**SELECTED EXTRACT**
□ □ □ □ □ □ □

High CPU usage after upgrade from Graylog 4.1 + Java 8 to Graylog 4.2 + Java 17

gian · August 24, 2022, 10:50am

Hello everyone,

I recently upgraded a Graylog 4.1.14 3-node cluster running under Java 8 (Temurin) to Graylog 4.2.12 under Java 17 (again, Temurin). The deployment is done with Debian packages on Debian 10 buster. No other update on the OS has been made.

I am observing a very big change in CPU usage for graylog-server after the update. Whereas before, under the highest traffic, CPU usage was very low (not higher than 15% of the available on any single CPU, evenly distributed on all CPUs) now it has gone up to being up to around 50% of any CPU, again evenly distributed on all CPUs.

The following is a graph of messages (as reported by the built-in prometheus exporter) vs CPU usage (tops at 400% since it is the sum of CPU time across 4 CPUs), clearly showing how this morning with the update the behaviour is very different from yesterday.

Other performance indicators (buffers, journal) are not under any kind of stress.

This is very similar to what happened to me in a previous upgrade (4.1.1 to 4.1.9 on Java 11), which after reviewing the situation with the help of @gsmith in this thread I ascribed to Java 11 not being the intended version of Java to use with Graylog 4.1, since rolling back to Java 8 restored the “normal” performance. The previous thread also contains further information on the cluster.

□ □ □ □ □ □ □

Data excerpts
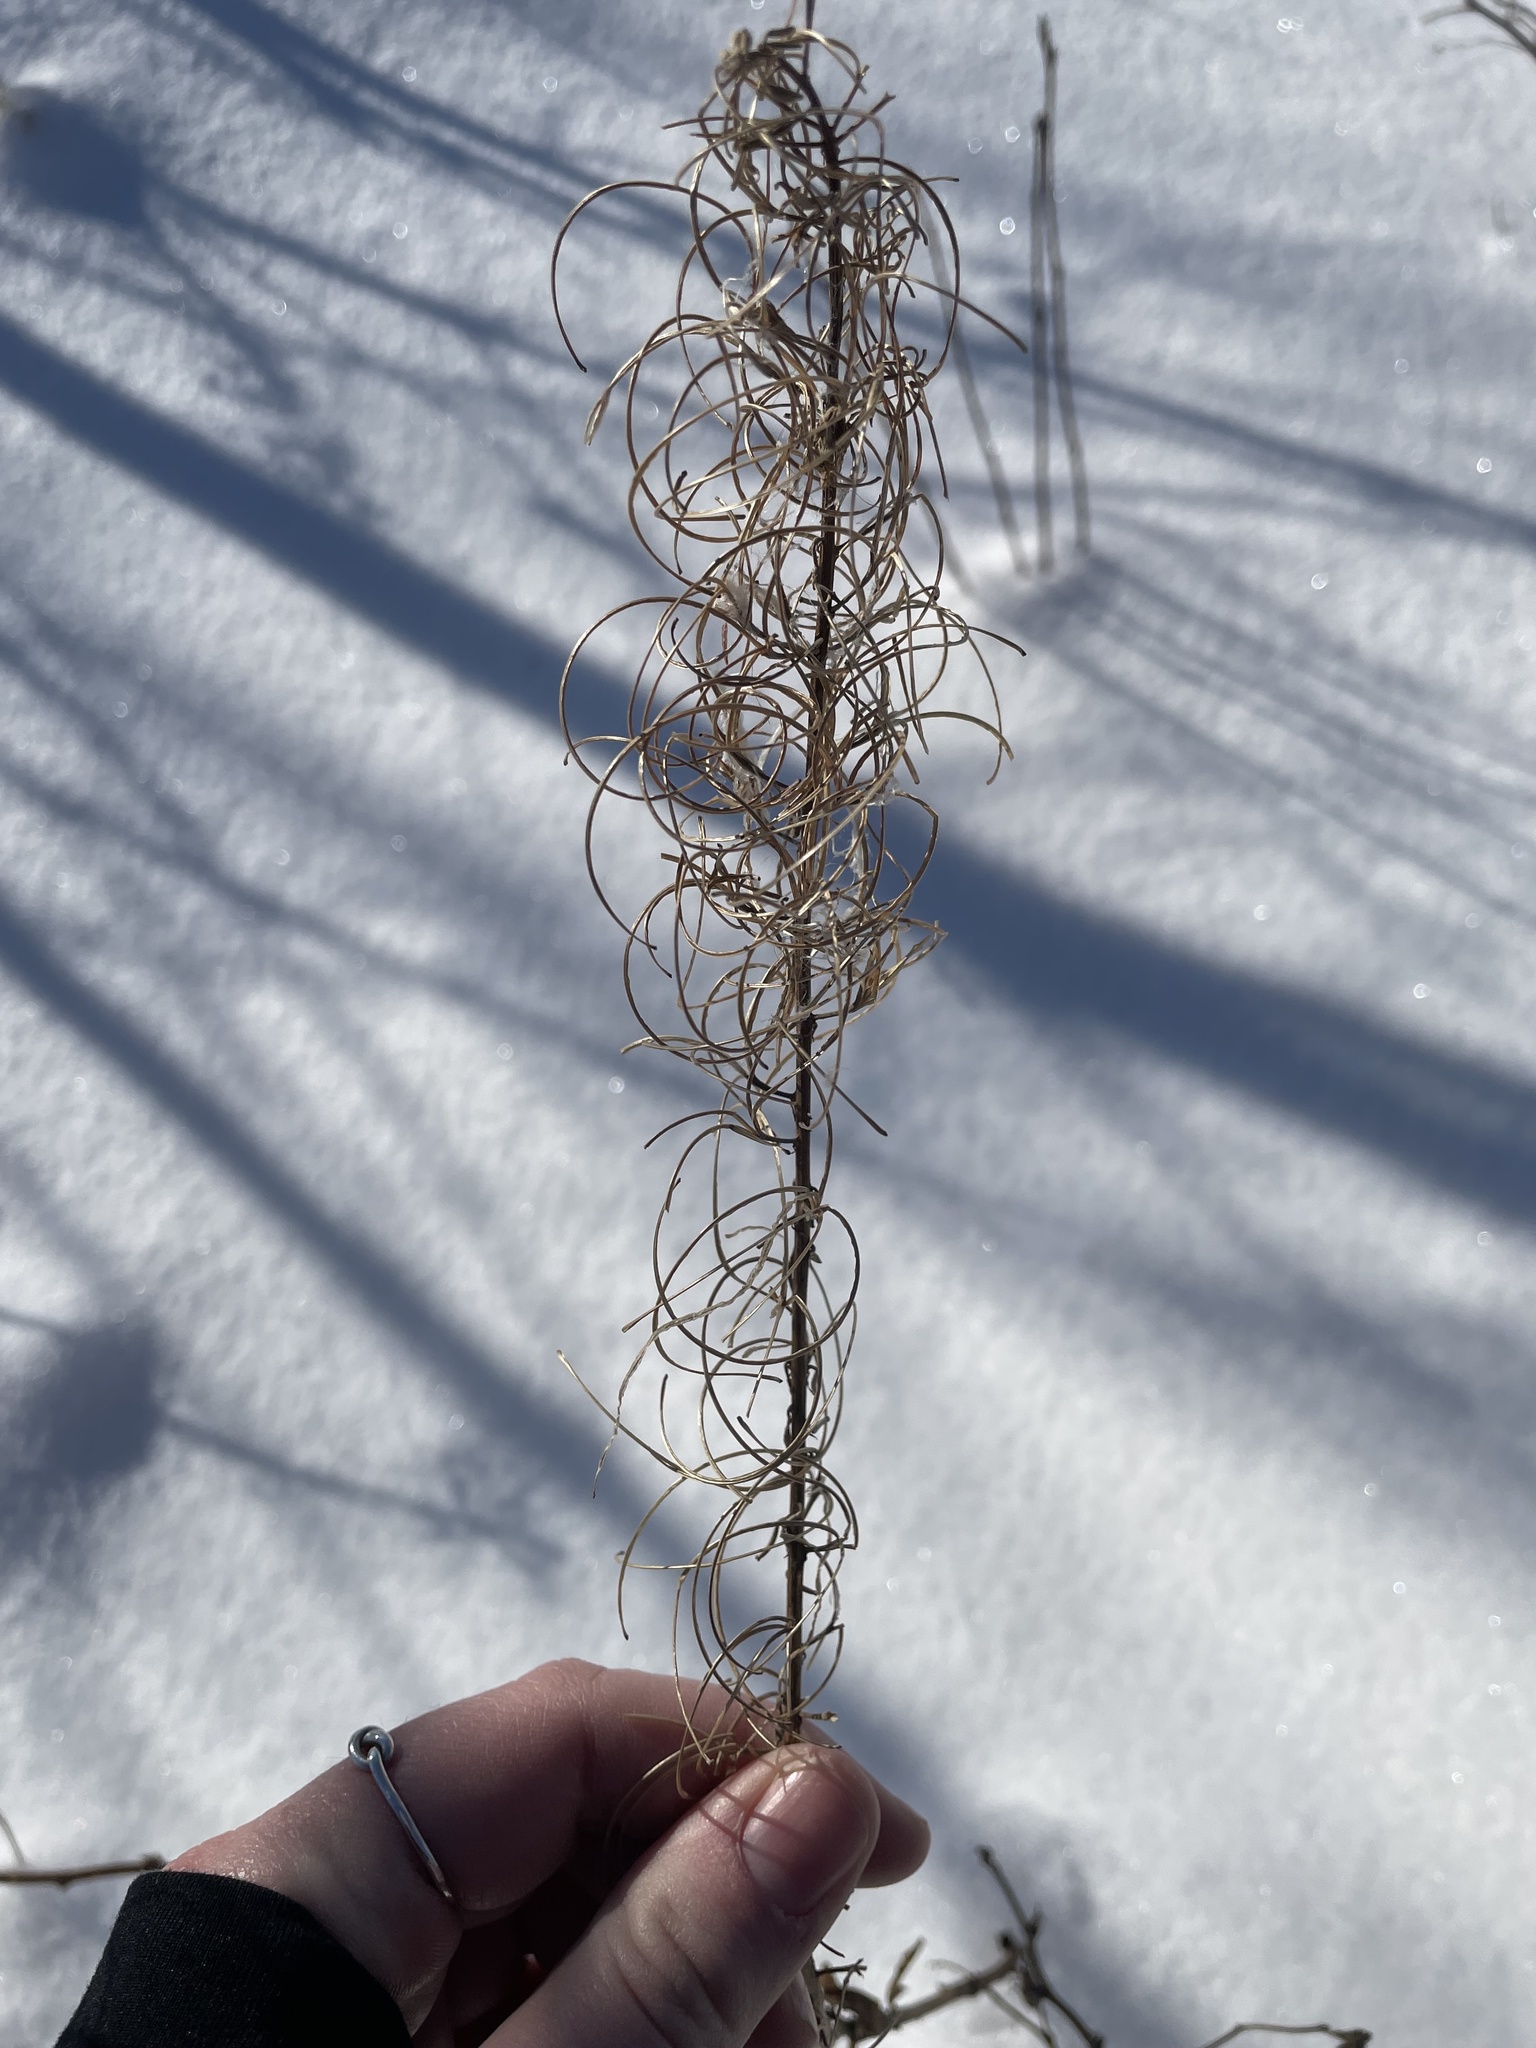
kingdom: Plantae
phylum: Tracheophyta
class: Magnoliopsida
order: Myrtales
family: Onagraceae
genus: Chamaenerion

□ □ □ □ □ □ □

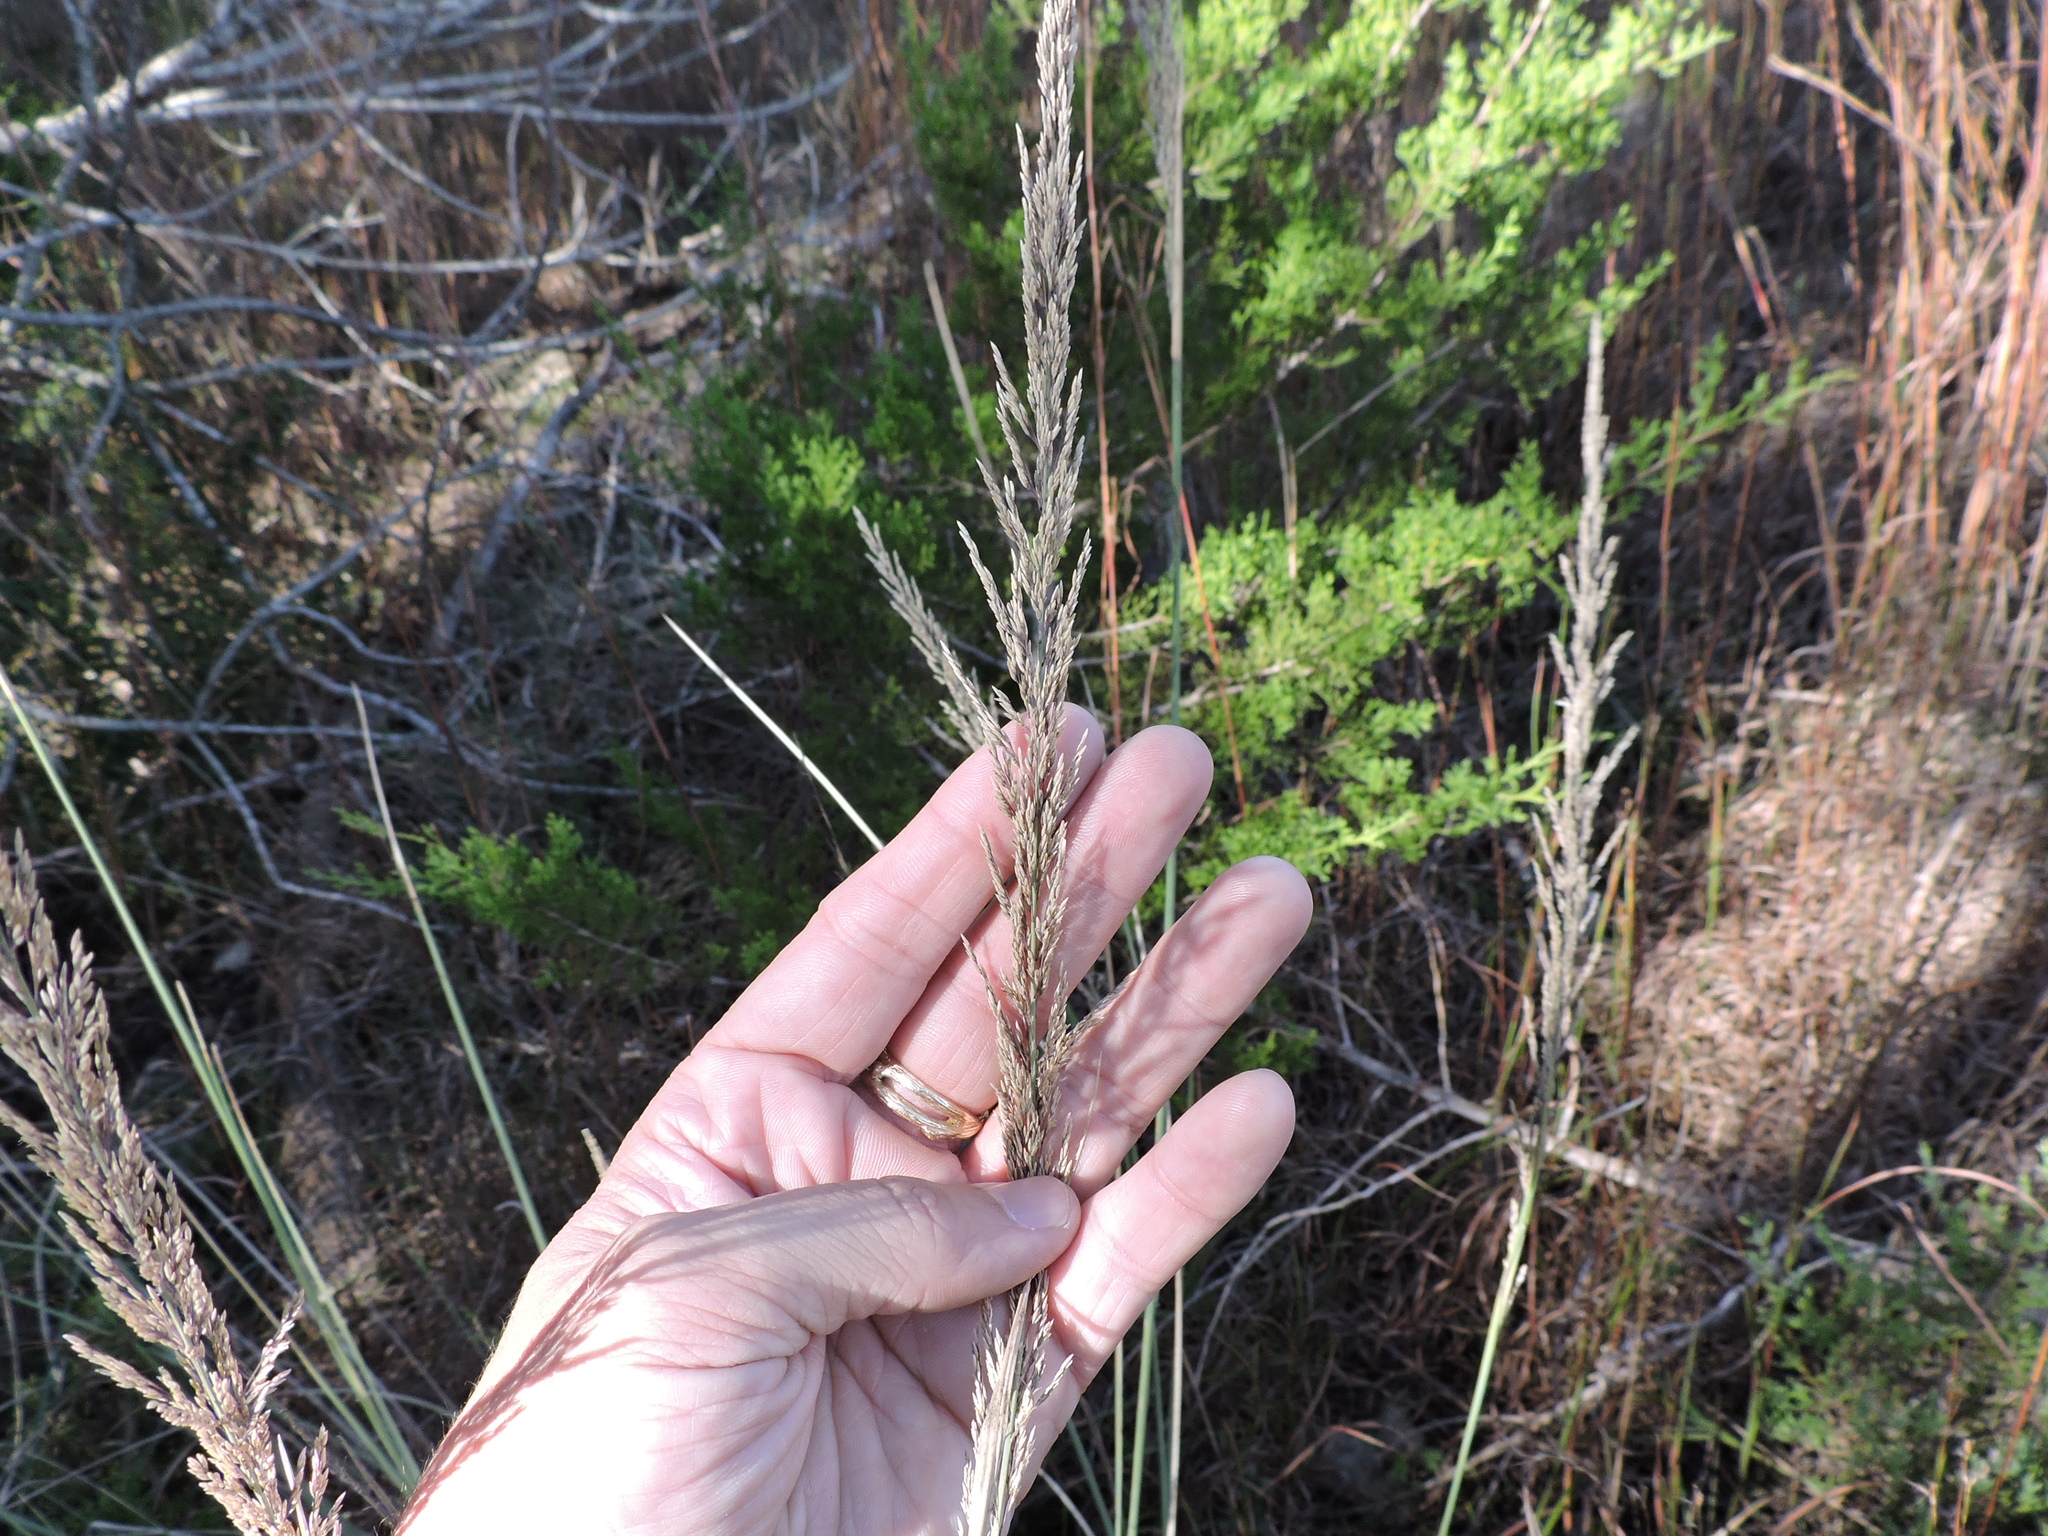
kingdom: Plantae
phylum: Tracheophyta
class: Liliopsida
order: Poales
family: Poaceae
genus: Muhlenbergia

□ □ □ □ □ □ □

**BRIEF**
Write out the Graylog CPU usage post above in full, word for word.

**SOLUTION TO THIS PROBLEM**
High CPU usage after upgrade from Graylog 4.1 + Java 8 to Graylog 4.2 + Java 17

gian · August 24, 2022, 10:50am

Hello everyone,

I recently upgraded a Graylog 4.1.14 3-node cluster running under Java 8 (Temurin) to Graylog 4.2.12 under Java 17 (again, Temurin). The deployment is done with Debian packages on Debian 10 buster. No other update on the OS has been made.

I am observing a very big change in CPU usage for graylog-server after the update. Whereas before, under the highest traffic, CPU usage was very low (not higher than 15% of the available on any single CPU, evenly distributed on all CPUs) now it has gone up to being up to around 50% of any CPU, again evenly distributed on all CPUs.

The following is a graph of messages (as reported by the built-in prometheus exporter) vs CPU usage (tops at 400% since it is the sum of CPU time across 4 CPUs), clearly showing how this morning with the update the behaviour is very different from yesterday.

Other performance indicators (buffers, journal) are not under any kind of stress.

This is very similar to what happened to me in a previous upgrade (4.1.1 to 4.1.9 on Java 11), which after reviewing the situation with the help of @gsmith in this thread I ascribed to Java 11 not being the intended version of Java to use with Graylog 4.1, since rolling back to Java 8 restored the “normal” performance. The previous thread also contains further information on the cluster.